0025-04-23
Cihat Arpacık
Suriyeli aktörlerin değişimlerine tanıklık ederken çoğu zaman iki hata yapıyoruz. Ya romantize ediyor ya da hemen reddediyoruz. Gerçek ise her iki uçtan da daha çetrefilli. Bütün hikâye sakalın ucunda başlayıp kravatın düğümünde bitiyor. Oysa bu kırılganlık, Suriye’nin en sert adamlarını bile günün birinde gülümseyerek kravat düzelten siyasetçilere dönüştürebilecek kadar güçlü.
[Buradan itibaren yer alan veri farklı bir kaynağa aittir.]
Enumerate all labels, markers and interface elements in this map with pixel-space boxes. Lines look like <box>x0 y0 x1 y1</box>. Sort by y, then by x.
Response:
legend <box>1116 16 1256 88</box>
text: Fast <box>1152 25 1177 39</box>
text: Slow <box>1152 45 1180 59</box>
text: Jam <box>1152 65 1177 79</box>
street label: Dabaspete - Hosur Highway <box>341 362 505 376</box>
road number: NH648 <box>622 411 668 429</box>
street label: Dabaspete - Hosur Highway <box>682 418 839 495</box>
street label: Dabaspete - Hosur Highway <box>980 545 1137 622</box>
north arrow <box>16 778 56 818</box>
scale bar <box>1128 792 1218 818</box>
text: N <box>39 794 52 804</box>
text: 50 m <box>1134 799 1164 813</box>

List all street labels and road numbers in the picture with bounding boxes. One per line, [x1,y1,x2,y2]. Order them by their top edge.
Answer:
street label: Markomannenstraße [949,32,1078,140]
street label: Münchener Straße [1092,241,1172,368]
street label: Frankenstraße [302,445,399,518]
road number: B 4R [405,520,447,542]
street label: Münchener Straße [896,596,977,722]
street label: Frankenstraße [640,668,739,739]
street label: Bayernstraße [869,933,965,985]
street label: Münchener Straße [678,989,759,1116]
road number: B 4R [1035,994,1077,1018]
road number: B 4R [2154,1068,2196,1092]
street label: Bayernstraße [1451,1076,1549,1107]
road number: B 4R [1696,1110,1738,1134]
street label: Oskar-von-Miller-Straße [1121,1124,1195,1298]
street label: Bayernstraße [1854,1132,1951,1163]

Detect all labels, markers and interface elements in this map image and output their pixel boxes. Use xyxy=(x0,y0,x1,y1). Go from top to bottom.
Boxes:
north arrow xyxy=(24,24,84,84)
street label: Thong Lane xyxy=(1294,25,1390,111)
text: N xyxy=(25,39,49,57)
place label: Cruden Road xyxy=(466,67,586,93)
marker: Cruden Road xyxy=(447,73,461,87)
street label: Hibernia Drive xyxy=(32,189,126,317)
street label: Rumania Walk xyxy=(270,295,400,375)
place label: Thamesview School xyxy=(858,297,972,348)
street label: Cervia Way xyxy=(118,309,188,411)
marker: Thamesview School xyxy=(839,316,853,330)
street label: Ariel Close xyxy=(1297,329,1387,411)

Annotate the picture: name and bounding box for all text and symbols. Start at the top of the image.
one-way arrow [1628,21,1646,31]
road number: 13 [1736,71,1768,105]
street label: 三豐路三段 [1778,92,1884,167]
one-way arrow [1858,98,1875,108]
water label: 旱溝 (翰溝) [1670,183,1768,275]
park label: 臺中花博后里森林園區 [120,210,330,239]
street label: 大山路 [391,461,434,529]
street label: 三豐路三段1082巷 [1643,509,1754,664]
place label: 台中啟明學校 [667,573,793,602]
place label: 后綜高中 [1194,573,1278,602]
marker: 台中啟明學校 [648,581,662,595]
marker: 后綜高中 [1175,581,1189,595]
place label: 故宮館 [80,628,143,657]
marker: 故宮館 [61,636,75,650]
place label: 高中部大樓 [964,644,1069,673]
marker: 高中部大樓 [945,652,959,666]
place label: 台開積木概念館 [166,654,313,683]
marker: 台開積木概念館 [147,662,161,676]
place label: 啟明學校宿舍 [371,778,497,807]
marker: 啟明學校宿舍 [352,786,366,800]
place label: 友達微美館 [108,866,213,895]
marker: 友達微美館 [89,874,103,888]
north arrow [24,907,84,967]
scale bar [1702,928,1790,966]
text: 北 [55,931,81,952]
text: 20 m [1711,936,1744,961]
Cephe hattında, çamurun içinde, enkazların arasında keskin bir duman kokusuyla, sert adamların arasında yıllarca dolaştım. Her birinin yüzleri ve hikâyeleri başkaydı ama hepsinin üzerinde aynı savaşın gölgesi vardı. İç savaş insanın omzuna yeni bir ağırlık bırakıyordu. Bir sözünü alıyor, bir inancını kemiriyor, bir parçanı koparıyordu. En çok da sakallara dokunuyordu savaş. Sakal orada sadece tüy değildi. Bir ideolojinin kılıfı, bir “cemaatin” nişanı, bir grubun bayrağıydı. O günlerde “akide” denilen şey tartışılamazdı. “Küfür alameti” bir davranış, ölüm nedeni olabilecek bir suçtu.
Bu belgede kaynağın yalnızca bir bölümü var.